SET OF TASKS:
A) Say whether each statement agrees with the Ferdinand development article, answering yes or no and quoting the deciding words: (i) Country Ridge Estates has 16 lots; (ii) the Begles opened their first apartment building in 2018; (iii) the Country Ridge homes will cost between $180,000 and $250,000.
B) Copy the Ferdinand development article word for word, from "Busy year expected" up to and including "a new park.".

SOURCE PASSAGE:
*** Begin section ***
Busy year expected for development in Ferdinand
January 3, 2019By LEANN BURKE
lburke@dcherald.com
FERDINAND — The new year will bring new housing developments to Ferdinand, as well as a new park.
If everything goes according to plan, the town’s north side will see a 16-lot subdivision and new apartments take shape thanks to private developers. Another private developer will open a senior living center on the Sisters of St. Benedict property, and on the town’s east side, the parks department will fix up the Old Town Lake thanks to a grant from the Indiana Department of Natural Resources Land and Water Conservation Fund.
Town officials are particularly excited about the housing developments.
“Since I came on in 2014, [housing] has been a talking point,” Town Manager Chris James said. “We’re looking to grow Ferdinand, and it took until really this past year to get that started.”
In 2018, Kerstiens Homes & Designs of Jasper acquired land along Ferdinand’s Industrial Park Road that the company platted into a 16-lot subdivision dubbed Country Ridge Estates.
In fall 2018, Kerstiens received final approval from the town and began the street work.
Todd Kerstiens of Kerstiens Homes & Designs said the weather has slowed street construction, but he still expects to be ready to build homes in late summer 2019. The homes will be in the $180,000 to $250,000 range, and built according to the purchaser’s wishes. For more information, Kerstiens can be contacted at 482-5072.
Also on the town’s north side, father-son duo Randy and Dakota Begle plan to add another apartment building — Royal Ridge Apartments -— to their development on Industrial Park Road The duo opened their first apartment building on the spot in 2017. Now, the pair plans to add additional apartments and some duplexes to the site.
For the town’s older citizens, the latter months of 2019 will see the opening of Scenic Hills at The Monastery, a more than 70,000-square-foot facility that will replace the current Scenic Hills Care Center, located at 311 E. First St., when it opens late in 2019.
*** End section ***
SOURCE INFORMATION:
*** Begin section ***
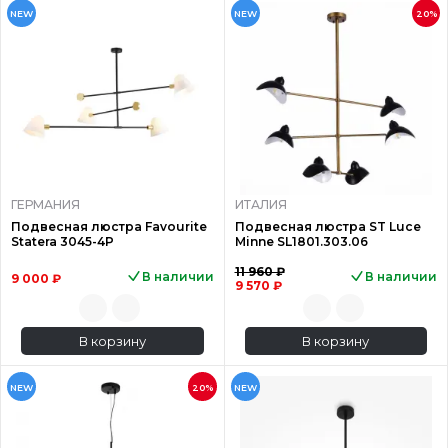
NEW
NEW
20%
ГЕРМАНИЯ
ИТАЛИЯ
Подвесная люстра Favourite
Подвесная люстра ST Luce
Statera 3045-4P
Minne SL1801.303.06
11 960 ₽
В наличии
В наличии
9 000 ₽
9 570 ₽
В корзину
В корзину
NEW
20%
NEW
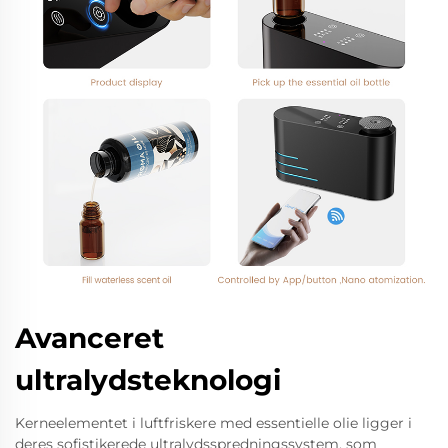
Avanceret
ultralydsteknologi
Kerneelementet i luftfriskere med essentielle olie ligger i
deres sofistikerede ultralydsspredningssystem, som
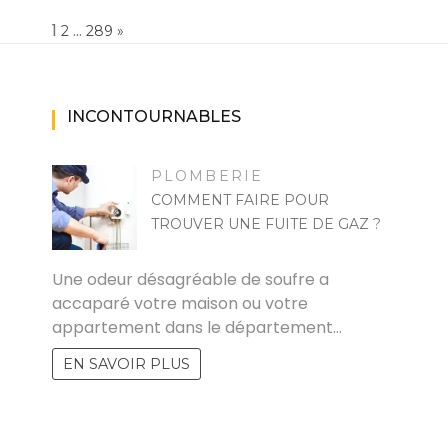
Page:
1
…
NEXT
2
289
»
INCONTOURNABLES
PLOMBERIE
COMMENT FAIRE POUR
TROUVER UNE FUITE DE GAZ ?
RAKIA
Une odeur désagréable de soufre a
accaparé votre maison ou votre
appartement dans le département…
EN SAVOIR PLUS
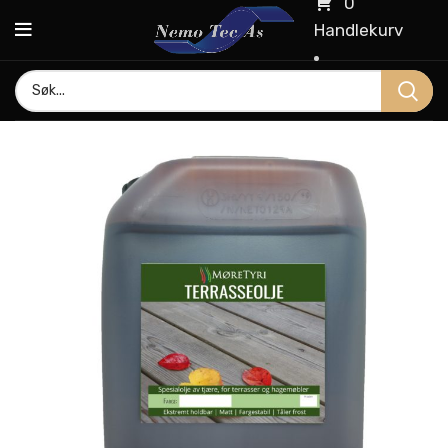
0
Handlekurv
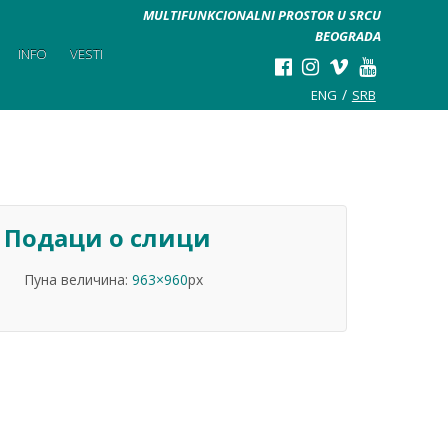
MULTIFUNKCIONALNI PROSTOR U SRCU
BEOGRADA
INFO
VESTI
ENG
SRB
Подаци о слици
Пуна величина:
963×960
px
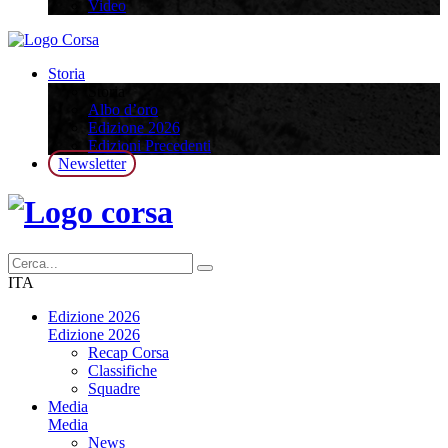
Video
Storia
Storia
Albo d’oro
Edizione 2026
Edizioni Precedenti
Newsletter
ITA
Edizione 2026
Edizione 2026
Recap Corsa
Classifiche
Squadre
Media
Media
News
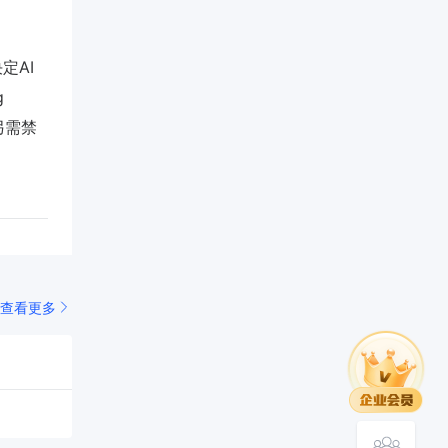
定AI
g
另需禁
查看更多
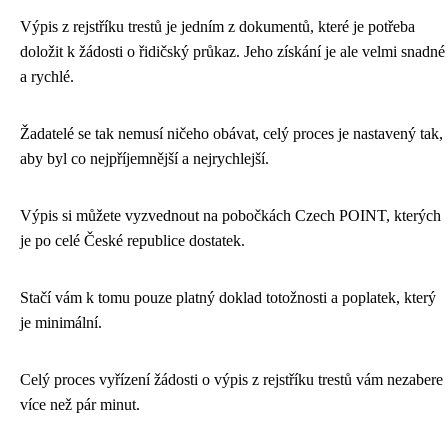
Výpis z rejstříku trestů je jedním z dokumentů, které je potřeba
doložit k žádosti o řidičský průkaz. Jeho získání je ale velmi snadné
a rychlé.
Žadatelé se tak nemusí ničeho obávat, celý proces je nastavený tak,
aby byl co nejpříjemnější a nejrychlejší.
Výpis si můžete vyzvednout na pobočkách Czech POINT, kterých
je po celé České republice dostatek.
Stačí vám k tomu pouze platný doklad totožnosti a poplatek, který
je minimální.
Celý proces vyřízení žádosti o výpis z rejstříku trestů vám nezabere
více než pár minut.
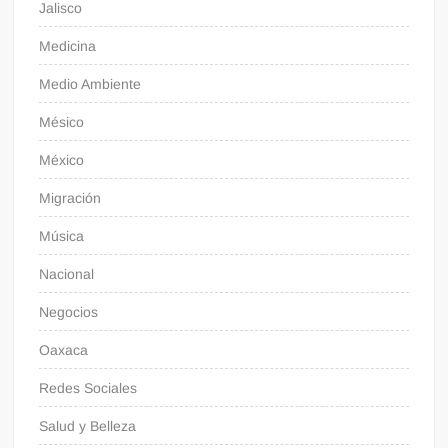
Jalisco
Medicina
Medio Ambiente
Mésico
México
Migración
Música
Nacional
Negocios
Oaxaca
Redes Sociales
Salud y Belleza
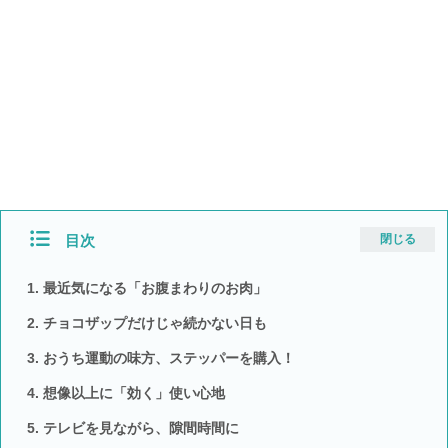
目次
閉じる
最近気になる「お腹まわりのお肉」
チョコザップだけじゃ続かない日も
おうち運動の味方、ステッパーを購入！
想像以上に「効く」使い心地
テレビを見ながら、隙間時間に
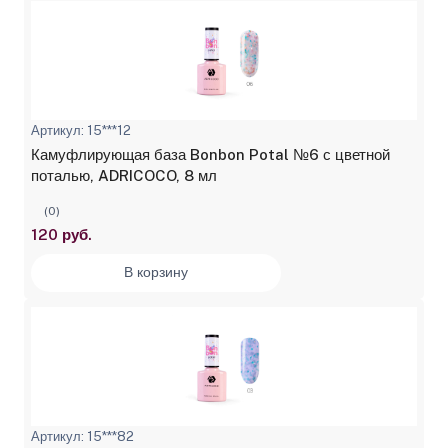
Артикул: 15***12
Камуфлирующая база Bonbon Potal №6 с цветной
поталью, ADRICOCO, 8 мл
(0)
120 руб.
В корзину
Артикул: 15***82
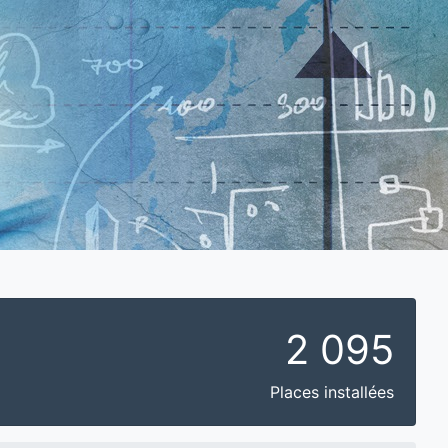
2 095
Places installées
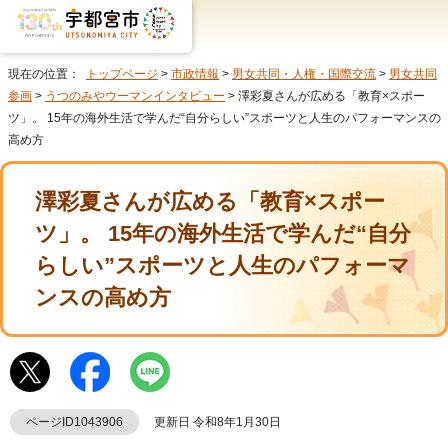
現在の位置：
トップページ
>
市政情報
>
男女共同・人権・国際交流
>
男女共同
参画
>
うつのみやウーマンインタビュー
> 澤彩夏さんが広める「教育×スポー
ツ」。 15年の海外生活で学んだ“自分らしい”スポーツと人生のパフォーマンスの
高め方
澤彩夏さんが広める「教育×スポー
ツ」。 15年の海外生活で学んだ“自分
らしい”スポーツと人生のパフォーマ
ンスの高め方
ページID1043906
更新日 令和8年1月30日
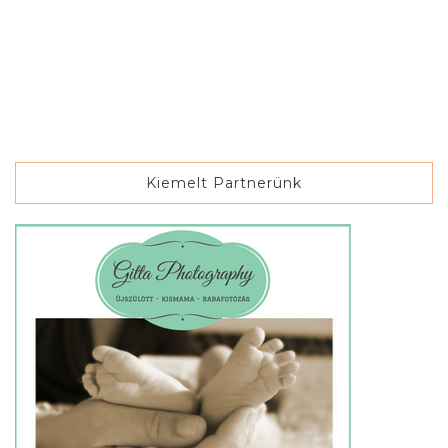
Kiemelt Partnerünk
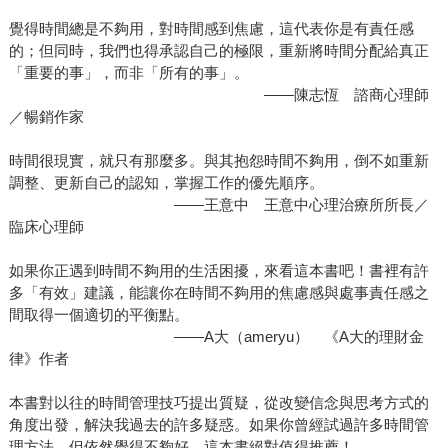
覺得時間總是不夠用，對時間感到焦慮，這代表你是有責任感
的；但同時，我們也得承認自己的極限，重新將時間分配給真正
「重要的事」，而非「所有的事」。
——陳志恆 諮商心理師
／暢銷作家
時間很現實，就只有那麼多。與其抱怨時間不夠用，倒不如重新
調整、更新自己的認知，掌握工作的優先順序。
——王意中 王意中心理治療所所長／
臨床心理師
如果你正遇到時間不夠用的生活困擾，來看這本書吧！書裡有許
多「有效」建議，能讓你在時間不夠用的焦慮感與處事責任感之
間取得一個適切的平衡點。
——A大（ameryu） 《A大的理財金
律》作者
本書對以往的時間管理技巧提出質疑，從改變信念與思考方式的
角度出發，解決我過去的許多疑惑。如果你曾經試過許多時間管
理方法，但依然覺得不夠好，這本書絕對值得推薦！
*** End section ***
ANSWERS BY TASK:
A)
(i) Yes: "platted into a 16-lot subdivision dubbed Country Ridge Estates"
(ii) No: "The duo opened their first apartment building on the spot in 2017."
(iii) Yes: "The homes will be in the $180,000 to $250,000 range"

B)
Busy year expected for development in Ferdinand
January 3, 2019By LEANN BURKE
lburke@dcherald.com
FERDINAND — The new year will bring new housing developments to Ferdinand, as well as a new park.